Recent technical research has found approaches to working with AIs that acknowledge their alternative perceptual capabilities. In a 2025 study, researchers improved an AI’s ability to understand low-light photographs by optimizing the images for a machine rather than a human. Where conventional image processing would remove noise from photographs, their method retained it; pixels that provided no legible information to a human observer could still contain retrievable information for an AI’s pattern-recognition capabilities. The method left purple artifacts in the processed images that the researchers noted: “may not be visually pleasing for human vision.” But these artifacts also significantly improved the computer’s ability to decipher poses of photographed people compared with its performance when interpreting photos brightened under models tailored for pleasant viewing by human eyes; the AIs performed nearly as well as humans tracing well-lit photos of the same poses.

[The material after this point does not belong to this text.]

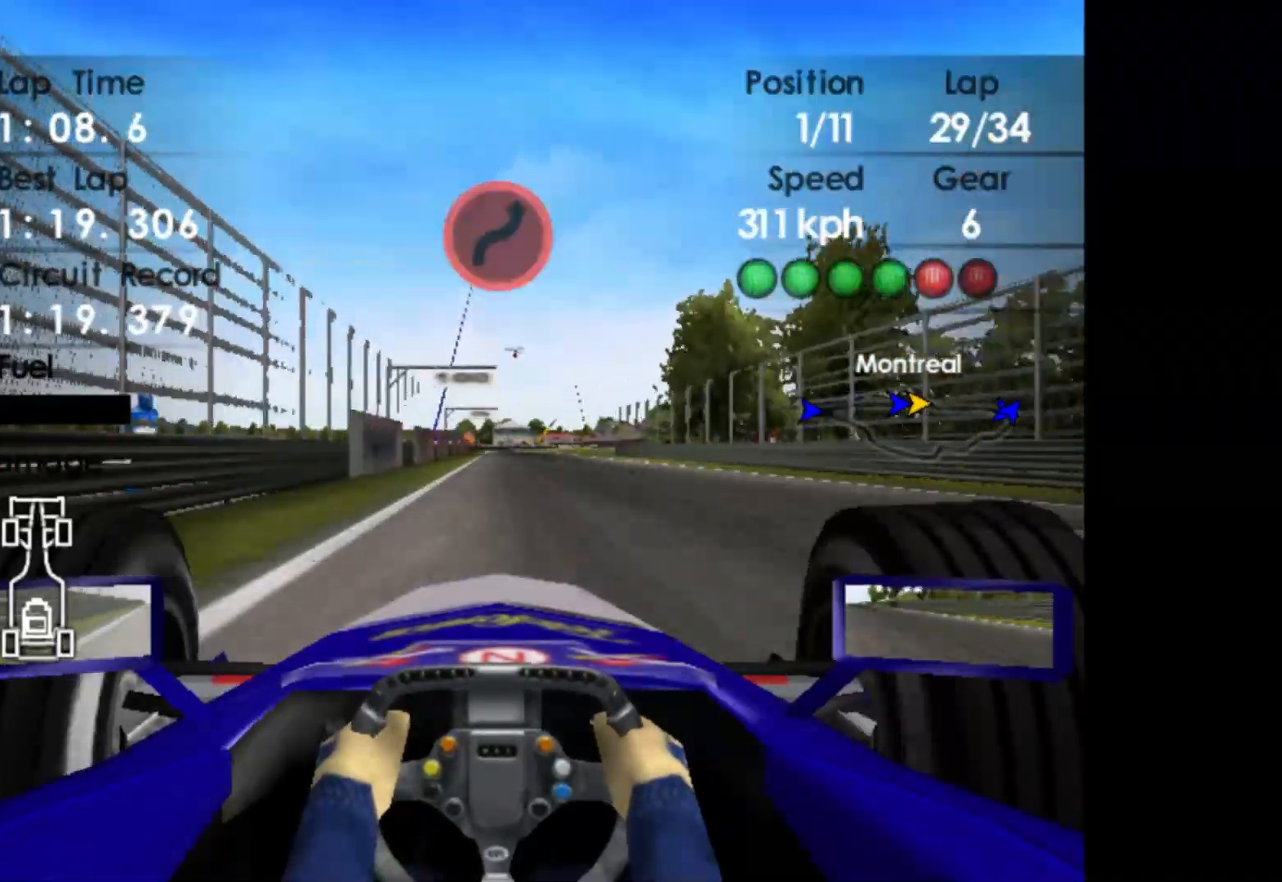
{"buttons": ["R2"], "left_stick": "center", "events": []}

“AI vision systems more generally perceive the world in terms of average and standard representations.”
In this situation, the goals of good UX and good XU design — of producing a good experience for people versus a productive one for an AI — are at odds. The same image could not be formatted to provide an optimal view for both humans and computers.
Human Compatibility
AI perceptual differences could become particularly relevant to us as we begin to share more of our physical environment with AIs. AI-powered humanoid robots are a booming new area of technological investment, and even Apple is now said to be developing a robot. Physical embodiment could soon become a literal part of how we relate to technology. Once that happens, real-life objects could perpetuate similar forms of illusory emotional affect to those which some users already encounter through chatbots: Salvaggio speculated in his interview that “we tend to project personality and self-awareness to objects that write, but also objects that move,” citing the emotional attachments some people already exhibit toward their cars.
Just as our physical environment now contains automotive infrastructure built for moving vehicles rather than pedestrians, in the future we will likely see new infrastructure to accommodate robots. Portions of our everyday world are already designed for machine perception, such as the QR code menus that proliferated during the Covid pandemic. These are somewhat inconvenient to use; you must deliberately position your phone to read them. In the future, a restaurant menu might automatically appear on your phone after an AI monitoring the security camera detected you sitting down.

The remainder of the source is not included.